Out of the data below, copy every line with the string "upstream".

:: Materials provided ::

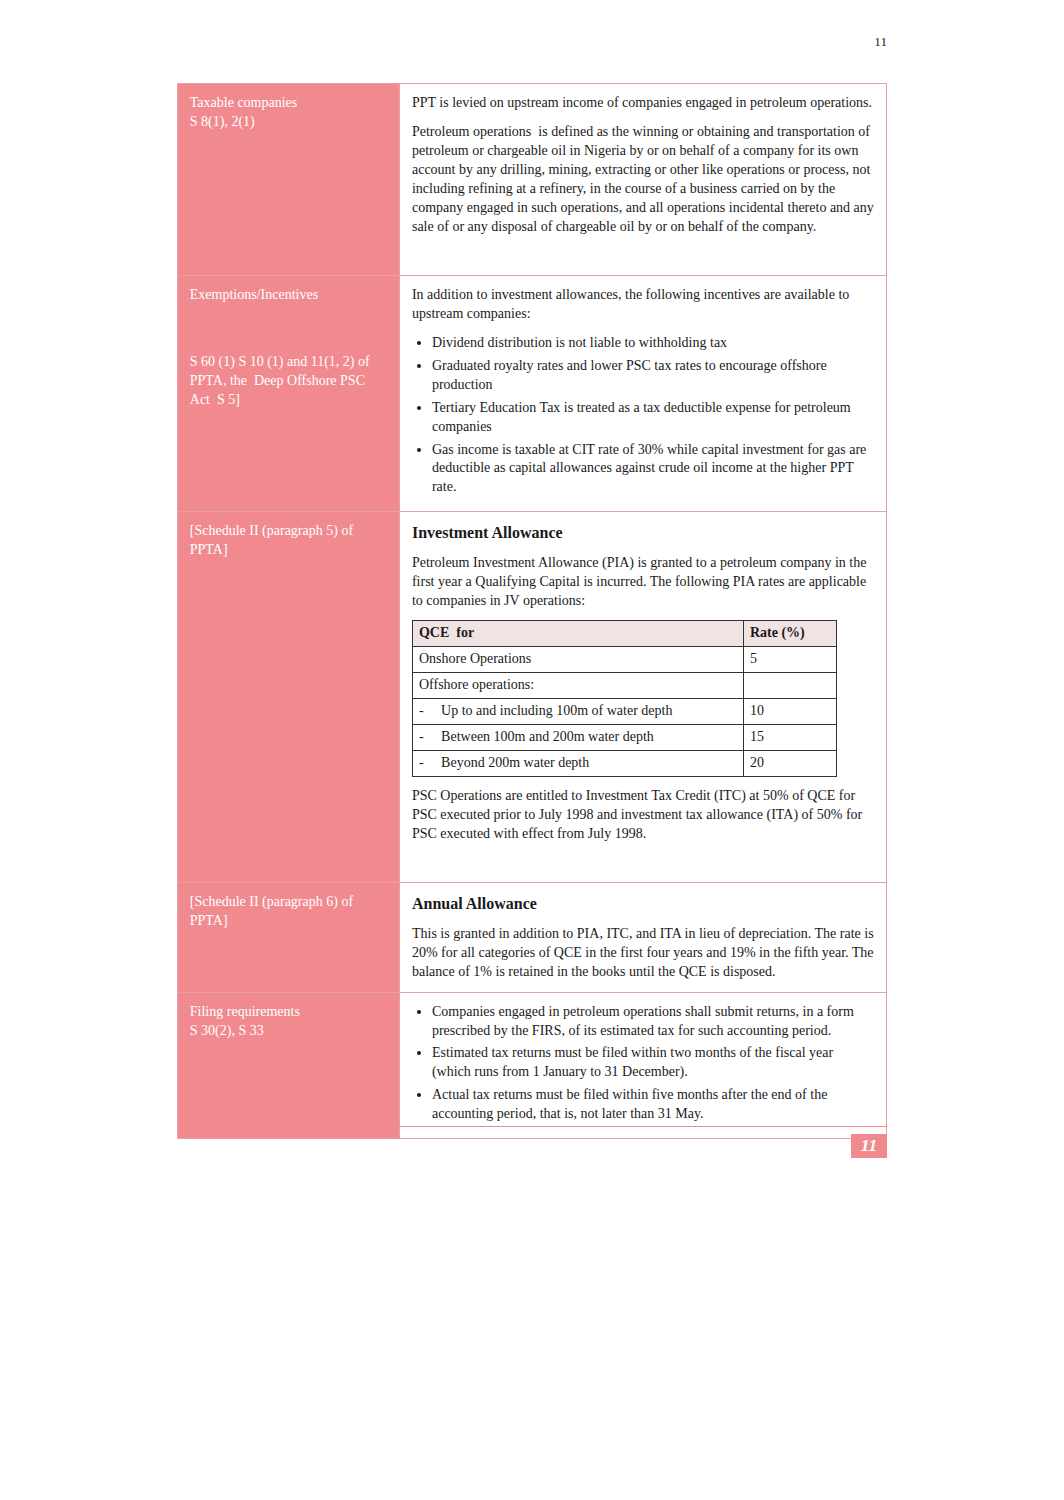11
| Taxable companies S 8(1), 2(1) | PPT is levied on upstream income of companies engaged in petroleum operations. Petroleum operations is defined as the winning or obtaining and transportation of petroleum or chargeable oil in Nigeria by or on behalf of a company for its own account by any drilling, mining, extracting or other like operations or process, not including refining at a refinery, in the course of a business carried on by the company engaged in such operations, and all operations incidental thereto and any sale of or any disposal of chargeable oil by or on behalf of the company. |
| Exemptions/Incentives S 60 (1) S 10 (1) and 11(1, 2) of PPTA, the Deep Offshore PSC Act S 5] | In addition to investment allowances, the following incentives are available to upstream companies: Dividend distribution is not liable to withholding tax Graduated royalty rates and lower PSC tax rates to encourage offshore production Tertiary Education Tax is treated as a tax deductible expense for petroleum companies Gas income is taxable at CIT rate of 30% while capital investment for gas are deductible as capital allowances against crude oil income at the higher PPT rate. |
| [Schedule II (paragraph 5) of PPTA] | Investment Allowance Petroleum Investment Allowance (PIA) is granted to a petroleum company in the first year a Qualifying Capital is incurred. The following PIA rates are applicable to companies in JV operations: / QCE for / Rate (%) / / --- / --- / / Onshore Operations / 5 / / Offshore operations: / / / - Up to and including 100m of water depth / 10 / / - Between 100m and 200m water depth / 15 / / - Beyond 200m water depth / 20 / PSC Operations are entitled to Investment Tax Credit (ITC) at 50% of QCE for PSC executed prior to July 1998 and investment tax allowance (ITA) of 50% for PSC executed with effect from July 1998. |
| [Schedule II (paragraph 6) of PPTA] | Annual Allowance This is granted in addition to PIA, ITC, and ITA in lieu of depreciation. The rate is 20% for all categories of QCE in the first four years and 19% in the fifth year. The balance of 1% is retained in the books until the QCE is disposed. |
| Filing requirements S 30(2), S 33 | Companies engaged in petroleum operations shall submit returns, in a form prescribed by the FIRS, of its estimated tax for such accounting period. Estimated tax returns must be filed within two months of the fiscal year (which runs from 1 January to 31 December). Actual tax returns must be filed within five months after the end of the accounting period, that is, not later than 31 May. |
11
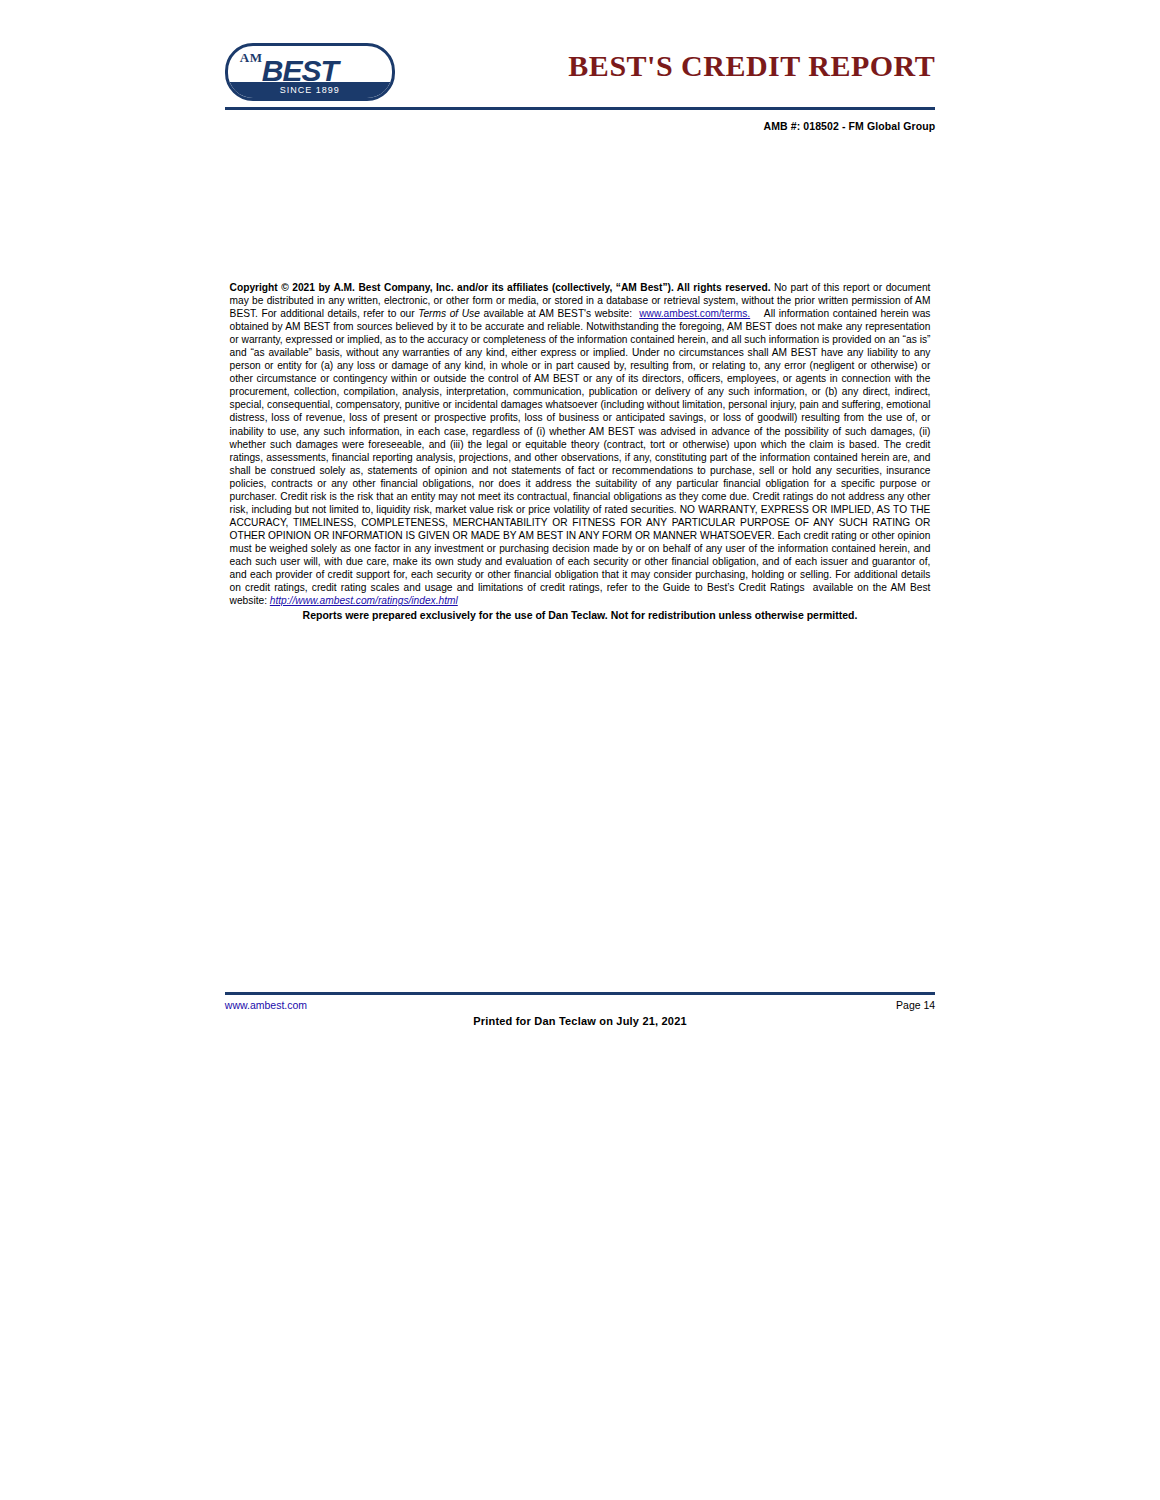AM BEST
SINCE 1899
BEST'S CREDIT REPORT
AMB #: 018502 - FM Global Group
Copyright © 2021 by A.M. Best Company, Inc. and/or its affiliates (collectively, “AM Best”). All rights reserved. No part of this report or document may be distributed in any written, electronic, or other form or media, or stored in a database or retrieval system, without the prior written permission of AM BEST. For additional details, refer to our Terms of Use available at AM BEST's website: www.ambest.com/terms. All information contained herein was obtained by AM BEST from sources believed by it to be accurate and reliable. Notwithstanding the foregoing, AM BEST does not make any representation or warranty, expressed or implied, as to the accuracy or completeness of the information contained herein, and all such information is provided on an “as is” and “as available” basis, without any warranties of any kind, either express or implied. Under no circumstances shall AM BEST have any liability to any person or entity for (a) any loss or damage of any kind, in whole or in part caused by, resulting from, or relating to, any error (negligent or otherwise) or other circumstance or contingency within or outside the control of AM BEST or any of its directors, officers, employees, or agents in connection with the procurement, collection, compilation, analysis, interpretation, communication, publication or delivery of any such information, or (b) any direct, indirect, special, consequential, compensatory, punitive or incidental damages whatsoever (including without limitation, personal injury, pain and suffering, emotional distress, loss of revenue, loss of present or prospective profits, loss of business or anticipated savings, or loss of goodwill) resulting from the use of, or inability to use, any such information, in each case, regardless of (i) whether AM BEST was advised in advance of the possibility of such damages, (ii) whether such damages were foreseeable, and (iii) the legal or equitable theory (contract, tort or otherwise) upon which the claim is based. The credit ratings, assessments, financial reporting analysis, projections, and other observations, if any, constituting part of the information contained herein are, and shall be construed solely as, statements of opinion and not statements of fact or recommendations to purchase, sell or hold any securities, insurance policies, contracts or any other financial obligations, nor does it address the suitability of any particular financial obligation for a specific purpose or purchaser. Credit risk is the risk that an entity may not meet its contractual, financial obligations as they come due. Credit ratings do not address any other risk, including but not limited to, liquidity risk, market value risk or price volatility of rated securities. NO WARRANTY, EXPRESS OR IMPLIED, AS TO THE ACCURACY, TIMELINESS, COMPLETENESS, MERCHANTABILITY OR FITNESS FOR ANY PARTICULAR PURPOSE OF ANY SUCH RATING OR OTHER OPINION OR INFORMATION IS GIVEN OR MADE BY AM BEST IN ANY FORM OR MANNER WHATSOEVER. Each credit rating or other opinion must be weighed solely as one factor in any investment or purchasing decision made by or on behalf of any user of the information contained herein, and each such user will, with due care, make its own study and evaluation of each security or other financial obligation, and of each issuer and guarantor of, and each provider of credit support for, each security or other financial obligation that it may consider purchasing, holding or selling. For additional details on credit ratings, credit rating scales and usage and limitations of credit ratings, refer to the Guide to Best’s Credit Ratings available on the AM Best website: http://www.ambest.com/ratings/index.html
Reports were prepared exclusively for the use of Dan Teclaw. Not for redistribution unless otherwise permitted.
www.ambest.com Page 14
Printed for Dan Teclaw on July 21, 2021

:::

## Exercise output
| Taxable companies S 8(1), 2(1) | PPT is levied on upstream income of companies engaged in petroleum operations. Petroleum operations is defined as the winning or obtaining and transportation of petroleum or chargeable oil in Nigeria by or on behalf of a company for its own account by any drilling, mining, extracting or other like operations or process, not including refining at a refinery, in the course of a business carried on by the company engaged in such operations, and all operations incidental thereto and any sale of or any disposal of chargeable oil by or on behalf of the company. |
| Exemptions/Incentives S 60 (1) S 10 (1) and 11(1, 2) of PPTA, the Deep Offshore PSC Act S 5] | In addition to investment allowances, the following incentives are available to upstream companies: Dividend distribution is not liable to withholding tax Graduated royalty rates and lower PSC tax rates to encourage offshore production Tertiary Education Tax is treated as a tax deductible expense for petroleum companies Gas income is taxable at CIT rate of 30% while capital investment for gas are deductible as capital allowances against crude oil income at the higher PPT rate. |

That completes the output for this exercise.